De acordo com pt.wedoany.com-De acordo com dados divulgados pelo Instituto Aço Brasil em abril de 2026, a produção nacional de aço bruto do Brasil no primeiro trimestre de 2026 foi de 8,1 milhões de toneladas, uma queda de 3,1% em comparação com o mesmo período de 2025. No mesmo período, as importações brasileiras de laminados de aço atingiram 1,57 milhão de toneladas, um aumento de 8,3% em relação ao ano anterior.
Estimando a partir dos dados trimestrais anualizados, espera-se que as importações brasileiras de laminados de aço em 2026 alcancem 6,26 milhões de toneladas. Esse nível é quase três vezes a média anual de importações de 2,2 milhões de toneladas entre 2000 e 2019, e 9% superior ao volume total de importações de 2025, que foi de 5,75 milhões de toneladas.
No período de janeiro a março de 2026, as vendas domésticas de aço no Brasil totalizaram 5,1 milhões de toneladas, uma redução de 1,1% em relação ao ano anterior. O consumo aparente de aço foi de 6,6 milhões de toneladas, uma queda de 0,8% em comparação com o mesmo período do ano anterior. No mesmo período, as exportações de aço do Brasil somaram 2,8 milhões de toneladas, um aumento de 12,1% em relação ao ano anterior.
O Instituto Aço Brasil é a principal organização setorial do aço no Brasil, representando os produtores siderúrgicos do país, e publica regularmente dados sobre produção, vendas, importações, exportações e confiança do setor. O aço bruto refere-se ao lingote fundido ou à placa de aço contínua após a fundição inicial, antes do processamento ou laminação, sendo a matéria-prima intermediária para a produção de vários tipos de produtos siderúrgicos. O laminado de aço refere-se aos produtos acabados ou semiacabados, como chapas, bobinas, barras e fios de aço, processados por laminadores.
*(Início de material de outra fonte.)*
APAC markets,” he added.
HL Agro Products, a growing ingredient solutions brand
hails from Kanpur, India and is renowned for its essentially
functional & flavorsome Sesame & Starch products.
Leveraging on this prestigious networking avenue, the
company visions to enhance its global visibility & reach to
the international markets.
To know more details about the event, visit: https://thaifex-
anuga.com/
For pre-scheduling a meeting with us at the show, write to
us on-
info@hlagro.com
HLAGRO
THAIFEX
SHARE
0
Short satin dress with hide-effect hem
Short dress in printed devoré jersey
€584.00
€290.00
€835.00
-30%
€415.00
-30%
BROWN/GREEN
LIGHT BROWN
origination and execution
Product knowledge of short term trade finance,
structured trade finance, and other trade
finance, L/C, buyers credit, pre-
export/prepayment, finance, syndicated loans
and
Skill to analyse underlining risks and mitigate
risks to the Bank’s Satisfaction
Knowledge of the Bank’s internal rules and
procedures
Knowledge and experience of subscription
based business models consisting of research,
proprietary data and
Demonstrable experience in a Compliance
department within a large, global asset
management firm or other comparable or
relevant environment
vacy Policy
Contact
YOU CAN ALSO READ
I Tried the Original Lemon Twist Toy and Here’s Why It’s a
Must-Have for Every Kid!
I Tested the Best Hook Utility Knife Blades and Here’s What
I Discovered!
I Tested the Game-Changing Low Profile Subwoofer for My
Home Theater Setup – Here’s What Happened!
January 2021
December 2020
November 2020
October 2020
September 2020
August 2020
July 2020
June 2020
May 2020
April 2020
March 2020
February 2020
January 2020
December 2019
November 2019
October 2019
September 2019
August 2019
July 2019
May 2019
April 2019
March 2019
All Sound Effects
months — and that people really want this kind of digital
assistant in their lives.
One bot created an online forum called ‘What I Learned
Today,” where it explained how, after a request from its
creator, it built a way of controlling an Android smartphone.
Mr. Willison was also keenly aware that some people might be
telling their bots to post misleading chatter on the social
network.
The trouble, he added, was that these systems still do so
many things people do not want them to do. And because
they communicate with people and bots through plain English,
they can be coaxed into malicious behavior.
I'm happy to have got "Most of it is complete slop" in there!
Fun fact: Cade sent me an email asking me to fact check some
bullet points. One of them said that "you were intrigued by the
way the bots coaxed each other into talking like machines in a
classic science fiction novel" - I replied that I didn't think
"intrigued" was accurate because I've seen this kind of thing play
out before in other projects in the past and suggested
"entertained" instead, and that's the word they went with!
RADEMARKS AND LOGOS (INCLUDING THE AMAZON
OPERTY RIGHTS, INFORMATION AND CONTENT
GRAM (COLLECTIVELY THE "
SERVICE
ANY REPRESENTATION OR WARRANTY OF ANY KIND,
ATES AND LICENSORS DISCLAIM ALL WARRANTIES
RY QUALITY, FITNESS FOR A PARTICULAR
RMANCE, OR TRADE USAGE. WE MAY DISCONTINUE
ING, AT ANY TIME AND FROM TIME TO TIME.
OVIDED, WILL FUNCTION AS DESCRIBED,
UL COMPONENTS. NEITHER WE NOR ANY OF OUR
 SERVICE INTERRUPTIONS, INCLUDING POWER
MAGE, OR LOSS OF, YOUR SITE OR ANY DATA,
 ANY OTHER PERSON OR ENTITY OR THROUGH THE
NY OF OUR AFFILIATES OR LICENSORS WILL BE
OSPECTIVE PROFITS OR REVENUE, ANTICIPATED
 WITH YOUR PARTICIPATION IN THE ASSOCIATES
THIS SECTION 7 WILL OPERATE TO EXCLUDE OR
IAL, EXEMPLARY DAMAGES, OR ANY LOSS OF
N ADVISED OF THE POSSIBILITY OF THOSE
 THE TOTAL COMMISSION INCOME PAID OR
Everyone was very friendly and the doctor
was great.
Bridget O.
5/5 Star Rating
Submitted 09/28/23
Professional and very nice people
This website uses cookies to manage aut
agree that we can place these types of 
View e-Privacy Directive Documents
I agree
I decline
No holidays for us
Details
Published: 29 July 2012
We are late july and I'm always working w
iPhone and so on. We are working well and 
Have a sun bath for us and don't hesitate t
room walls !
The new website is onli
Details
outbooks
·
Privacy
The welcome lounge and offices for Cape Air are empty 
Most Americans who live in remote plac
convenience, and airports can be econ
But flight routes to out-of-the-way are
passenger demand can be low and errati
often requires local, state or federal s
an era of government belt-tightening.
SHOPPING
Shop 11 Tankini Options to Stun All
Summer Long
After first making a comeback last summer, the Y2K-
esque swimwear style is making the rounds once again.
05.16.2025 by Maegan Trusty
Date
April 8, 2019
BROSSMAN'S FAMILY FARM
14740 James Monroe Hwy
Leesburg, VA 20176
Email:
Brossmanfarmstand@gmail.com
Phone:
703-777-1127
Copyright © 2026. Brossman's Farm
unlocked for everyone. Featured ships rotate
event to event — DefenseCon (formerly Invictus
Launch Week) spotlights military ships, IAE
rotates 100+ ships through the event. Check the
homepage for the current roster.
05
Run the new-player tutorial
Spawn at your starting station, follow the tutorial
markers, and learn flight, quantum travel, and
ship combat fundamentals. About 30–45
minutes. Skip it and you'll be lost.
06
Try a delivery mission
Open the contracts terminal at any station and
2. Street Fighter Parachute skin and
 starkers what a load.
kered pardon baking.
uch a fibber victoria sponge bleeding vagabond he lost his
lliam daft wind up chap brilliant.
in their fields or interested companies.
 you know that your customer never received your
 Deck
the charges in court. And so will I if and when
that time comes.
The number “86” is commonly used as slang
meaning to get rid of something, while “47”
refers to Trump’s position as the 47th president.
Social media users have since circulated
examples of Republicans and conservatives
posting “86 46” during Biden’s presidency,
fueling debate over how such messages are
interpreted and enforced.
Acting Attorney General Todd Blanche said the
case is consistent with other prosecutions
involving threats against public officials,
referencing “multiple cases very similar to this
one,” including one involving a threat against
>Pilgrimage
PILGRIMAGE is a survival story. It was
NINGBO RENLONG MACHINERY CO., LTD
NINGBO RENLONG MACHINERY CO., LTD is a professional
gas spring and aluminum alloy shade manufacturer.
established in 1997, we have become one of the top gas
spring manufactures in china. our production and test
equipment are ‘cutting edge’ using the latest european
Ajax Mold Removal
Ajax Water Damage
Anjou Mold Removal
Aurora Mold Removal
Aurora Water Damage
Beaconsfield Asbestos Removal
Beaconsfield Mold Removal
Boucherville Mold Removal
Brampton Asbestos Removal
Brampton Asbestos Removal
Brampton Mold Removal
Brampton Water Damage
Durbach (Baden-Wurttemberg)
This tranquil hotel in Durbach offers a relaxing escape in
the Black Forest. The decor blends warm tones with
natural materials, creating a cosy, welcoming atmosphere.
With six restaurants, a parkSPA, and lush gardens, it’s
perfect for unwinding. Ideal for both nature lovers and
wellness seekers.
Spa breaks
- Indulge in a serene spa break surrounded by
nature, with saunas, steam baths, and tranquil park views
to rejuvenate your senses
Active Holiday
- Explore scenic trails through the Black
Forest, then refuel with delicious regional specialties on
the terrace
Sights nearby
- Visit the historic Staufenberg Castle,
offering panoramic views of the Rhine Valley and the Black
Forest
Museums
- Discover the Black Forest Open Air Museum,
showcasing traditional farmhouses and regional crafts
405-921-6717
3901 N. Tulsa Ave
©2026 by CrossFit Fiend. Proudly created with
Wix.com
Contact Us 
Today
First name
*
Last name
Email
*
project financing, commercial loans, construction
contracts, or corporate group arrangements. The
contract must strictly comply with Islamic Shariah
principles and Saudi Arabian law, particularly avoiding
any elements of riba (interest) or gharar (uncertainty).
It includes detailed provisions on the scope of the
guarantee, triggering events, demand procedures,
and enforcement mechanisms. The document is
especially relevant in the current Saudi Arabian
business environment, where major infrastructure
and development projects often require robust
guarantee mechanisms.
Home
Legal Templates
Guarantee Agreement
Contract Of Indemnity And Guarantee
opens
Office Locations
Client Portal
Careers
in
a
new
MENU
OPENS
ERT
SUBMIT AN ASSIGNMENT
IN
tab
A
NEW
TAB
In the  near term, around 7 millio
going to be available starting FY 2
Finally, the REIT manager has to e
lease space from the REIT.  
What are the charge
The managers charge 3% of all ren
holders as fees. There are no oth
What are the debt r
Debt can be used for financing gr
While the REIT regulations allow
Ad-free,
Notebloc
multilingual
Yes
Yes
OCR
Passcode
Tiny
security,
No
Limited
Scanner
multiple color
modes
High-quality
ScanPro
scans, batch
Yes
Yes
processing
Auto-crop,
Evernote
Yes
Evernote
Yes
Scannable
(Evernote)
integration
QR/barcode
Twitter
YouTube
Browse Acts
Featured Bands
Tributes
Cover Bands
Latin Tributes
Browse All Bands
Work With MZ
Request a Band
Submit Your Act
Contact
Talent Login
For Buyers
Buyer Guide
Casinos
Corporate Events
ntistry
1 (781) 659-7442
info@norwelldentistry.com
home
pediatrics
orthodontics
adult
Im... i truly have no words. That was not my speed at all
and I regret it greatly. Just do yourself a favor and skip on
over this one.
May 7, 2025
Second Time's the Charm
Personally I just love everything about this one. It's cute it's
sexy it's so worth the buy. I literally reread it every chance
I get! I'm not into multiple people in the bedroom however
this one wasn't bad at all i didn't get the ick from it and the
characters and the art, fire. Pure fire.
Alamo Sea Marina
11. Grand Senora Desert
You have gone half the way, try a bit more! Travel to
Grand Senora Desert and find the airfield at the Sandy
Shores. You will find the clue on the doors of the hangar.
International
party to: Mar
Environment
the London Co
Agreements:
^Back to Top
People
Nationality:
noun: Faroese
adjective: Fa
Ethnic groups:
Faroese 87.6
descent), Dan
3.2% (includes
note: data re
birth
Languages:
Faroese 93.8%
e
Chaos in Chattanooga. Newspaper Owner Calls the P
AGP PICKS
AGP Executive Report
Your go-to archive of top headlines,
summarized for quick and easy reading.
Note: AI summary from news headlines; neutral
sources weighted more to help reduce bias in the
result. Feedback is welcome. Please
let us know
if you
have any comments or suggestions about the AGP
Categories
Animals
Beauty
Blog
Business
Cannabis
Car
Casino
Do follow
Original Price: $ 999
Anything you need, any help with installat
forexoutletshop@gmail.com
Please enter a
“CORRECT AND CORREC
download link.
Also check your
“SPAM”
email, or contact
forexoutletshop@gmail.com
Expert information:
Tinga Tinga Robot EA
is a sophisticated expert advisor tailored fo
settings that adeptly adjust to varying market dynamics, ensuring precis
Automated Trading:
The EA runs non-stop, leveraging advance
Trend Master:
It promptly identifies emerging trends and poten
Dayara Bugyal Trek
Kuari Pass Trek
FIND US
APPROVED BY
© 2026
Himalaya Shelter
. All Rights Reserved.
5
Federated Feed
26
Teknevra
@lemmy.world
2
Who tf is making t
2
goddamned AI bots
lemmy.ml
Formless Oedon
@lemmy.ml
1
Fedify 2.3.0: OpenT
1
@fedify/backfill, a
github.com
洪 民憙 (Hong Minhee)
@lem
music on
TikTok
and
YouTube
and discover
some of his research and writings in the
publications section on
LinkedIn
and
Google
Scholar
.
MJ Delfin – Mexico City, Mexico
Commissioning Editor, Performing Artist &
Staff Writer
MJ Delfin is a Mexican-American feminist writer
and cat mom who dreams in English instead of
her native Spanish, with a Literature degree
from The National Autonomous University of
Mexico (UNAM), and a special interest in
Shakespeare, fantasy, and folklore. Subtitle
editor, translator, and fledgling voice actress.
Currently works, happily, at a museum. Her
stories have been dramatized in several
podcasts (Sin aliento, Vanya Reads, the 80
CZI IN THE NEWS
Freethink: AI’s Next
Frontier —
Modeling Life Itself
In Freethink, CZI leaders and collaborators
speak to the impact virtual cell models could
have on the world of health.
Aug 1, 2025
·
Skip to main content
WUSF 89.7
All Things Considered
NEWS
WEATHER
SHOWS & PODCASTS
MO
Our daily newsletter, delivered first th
O consumo aparente é geralmente calculado pela produção doméstica mais as importações, menos as exportações, refletindo a escala real de uso de aço em um país.
Além disso, o Índice de Confiança da Indústria Siderúrgica do Brasil (ICIA) subiu para 51,7 pontos em abril de 2026, um aumento de 2,4 pontos em relação ao mês anterior. O índice tem 50 pontos como linha divisória entre expansão e contração; a leitura de abril acima de 50 pontos reflete que os CEOs das empresas siderúrgicas pesquisadas mantêm expectativas positivas para as perspectivas do setor nos próximos seis meses, embora ainda existam incertezas no ambiente operacional atual.